Collaboration with other nonprofits: Some areas for collaboration between Liberty Asia and other nonprofits were noted while preparing for the Project Accelerator. For one, Xinyi and Duncan from Liberty Asia had previously conducted a survey with a nonprofit in a low-income neighborhood in Hong Kong. The survey aimed to identify root-causes of social immobility and ways to adjust the nonprofit’s programs to enable disadvantaged youth to reach their full potential. This was relevant to Walk Strong and its endeavour to conduct a survey. Immediately after the Project Accelerator, representatives of Liberty Asia and Walk Strong had a fruitful discussion over dinner, which included suggestions on how to ask sensitive questions. For example, rather than asking if the respondent had ever been incarcerated, it was more likely to get response if they asked how many of the respondent’s acquaintances had been incarcerated. In addition, Liberty Asia’s case management platform appeared relevant to an existing DataCorps project—the DataCorps team had a follow-up discussion with Liberty Asia to evaluate the platform.

Get Involved

After the intense focus group sessions, each group shared a summary of discussions with the rest of the participants. Each nonprofit was able to access data science experts to get feedback and left with clear next steps on how to tackle their data challenges. It also allowed volunteers to apply their experience with data and data analysis to help nonprofits that are working to make our local communities stronger. We can’t wait to see what happens next with these organizations!

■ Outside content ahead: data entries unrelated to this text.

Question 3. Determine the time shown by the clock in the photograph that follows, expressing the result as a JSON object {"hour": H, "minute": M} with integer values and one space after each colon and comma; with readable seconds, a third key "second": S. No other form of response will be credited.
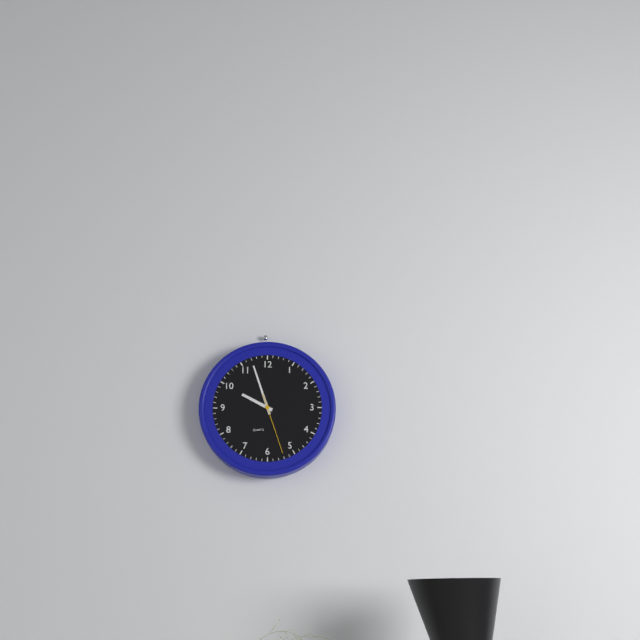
{"hour": 9, "minute": 57, "second": 27}
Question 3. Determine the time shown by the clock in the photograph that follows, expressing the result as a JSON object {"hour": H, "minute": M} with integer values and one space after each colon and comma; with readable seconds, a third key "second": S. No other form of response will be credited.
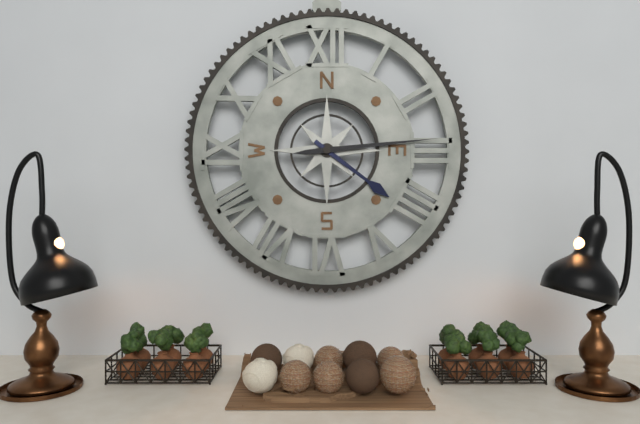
{"hour": 4, "minute": 14}
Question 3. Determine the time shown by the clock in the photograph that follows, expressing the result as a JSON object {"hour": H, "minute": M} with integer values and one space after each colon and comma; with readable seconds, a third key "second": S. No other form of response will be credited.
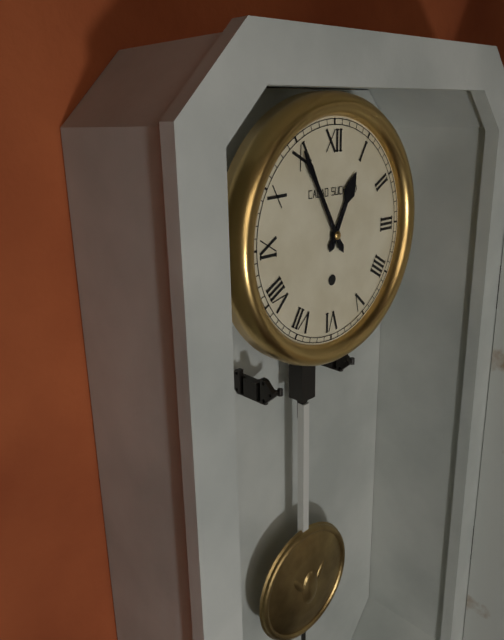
{"hour": 12, "minute": 55}
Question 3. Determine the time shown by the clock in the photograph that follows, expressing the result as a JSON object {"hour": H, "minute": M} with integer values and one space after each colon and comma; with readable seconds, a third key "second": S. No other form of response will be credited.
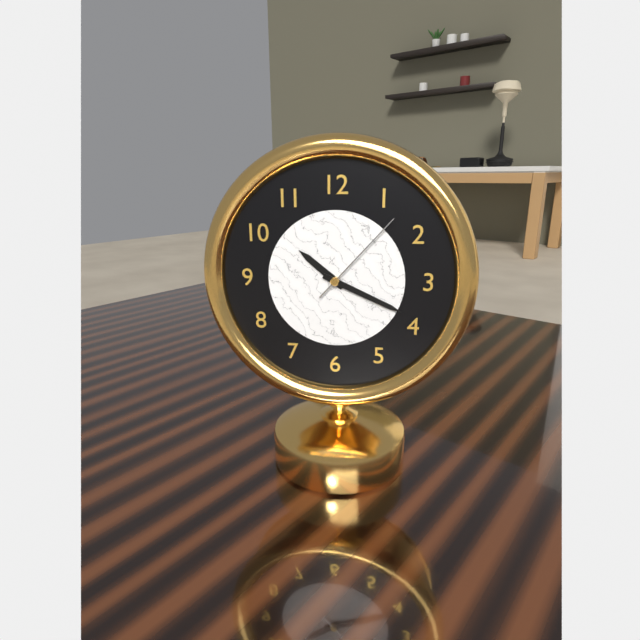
{"hour": 10, "minute": 19, "second": 7}
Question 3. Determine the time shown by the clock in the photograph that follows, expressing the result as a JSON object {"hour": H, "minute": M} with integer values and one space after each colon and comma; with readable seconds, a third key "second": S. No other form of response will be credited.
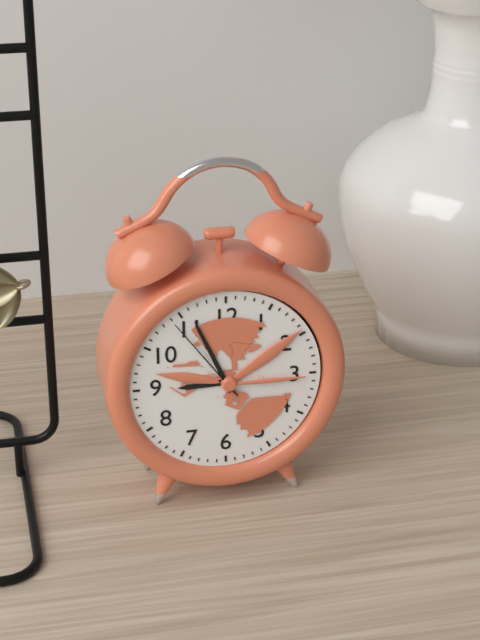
{"hour": 8, "minute": 56, "second": 54}
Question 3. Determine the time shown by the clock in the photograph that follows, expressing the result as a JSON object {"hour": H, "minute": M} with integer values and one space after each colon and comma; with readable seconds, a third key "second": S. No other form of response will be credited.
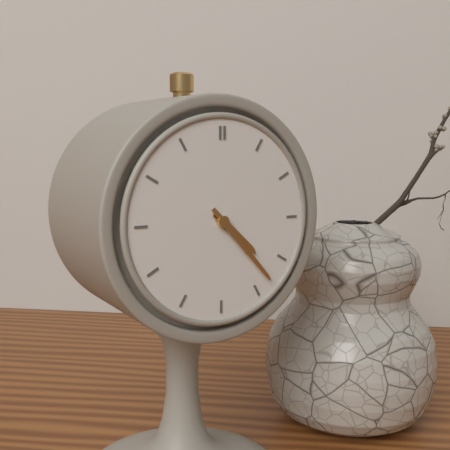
{"hour": 4, "minute": 23}
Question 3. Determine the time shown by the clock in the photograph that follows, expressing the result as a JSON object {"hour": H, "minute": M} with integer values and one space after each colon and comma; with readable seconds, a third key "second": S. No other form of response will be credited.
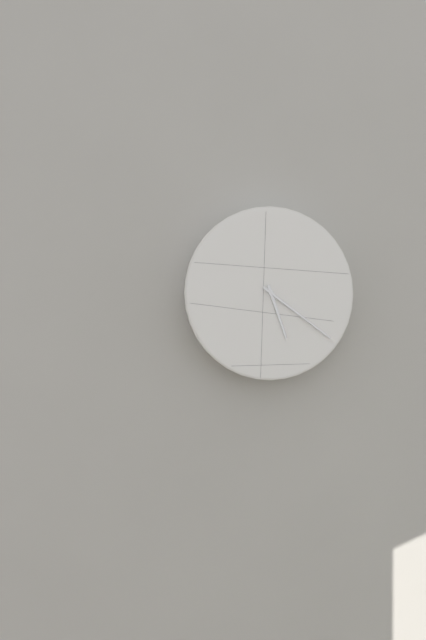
{"hour": 5, "minute": 21}
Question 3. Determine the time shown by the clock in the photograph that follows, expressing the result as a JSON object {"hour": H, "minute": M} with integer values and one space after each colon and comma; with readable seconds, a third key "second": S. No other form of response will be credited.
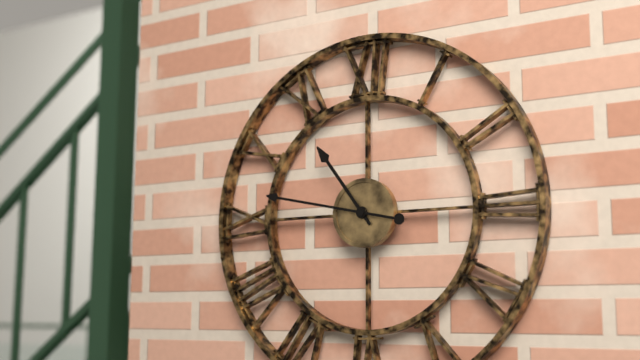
{"hour": 10, "minute": 47}
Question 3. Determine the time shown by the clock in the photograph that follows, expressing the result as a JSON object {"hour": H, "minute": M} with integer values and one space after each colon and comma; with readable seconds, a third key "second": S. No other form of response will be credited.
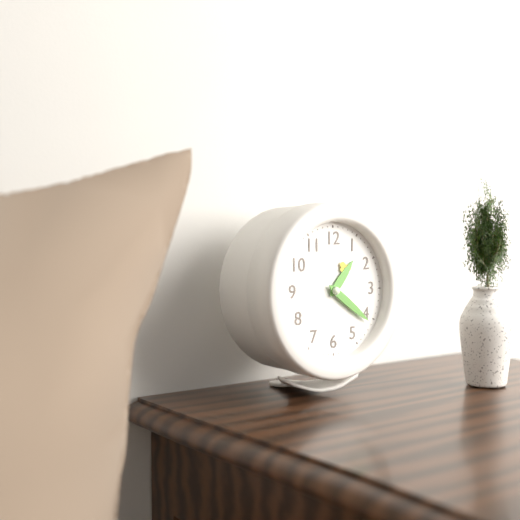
{"hour": 1, "minute": 21}
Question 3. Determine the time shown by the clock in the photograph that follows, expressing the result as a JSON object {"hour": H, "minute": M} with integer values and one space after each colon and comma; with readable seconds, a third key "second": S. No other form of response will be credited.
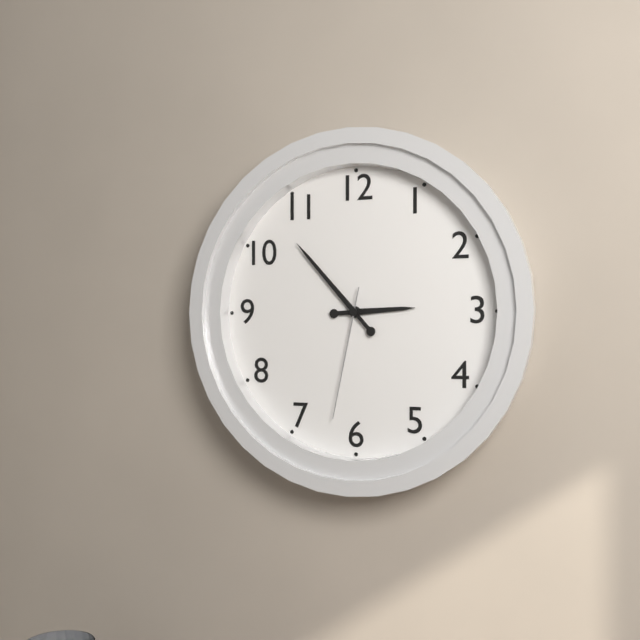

Big shoutout to ThoughtWorks Singapore for providing a wonderful space for the event and a huge thanks all the participants that made the Project Accelerator a success.

If you’re interested in lending your skills to help local organizations start their data science journeys, sign up for your local DataKind Chapter’s Meetup group to stay up to date on future events!

Originally posted on DataKind’s blog.

If you found this useful, please cite this write-up as:

Yan, Ziyou. (Sep 2015). DataKind Singapore’s Latest Project Accelerator.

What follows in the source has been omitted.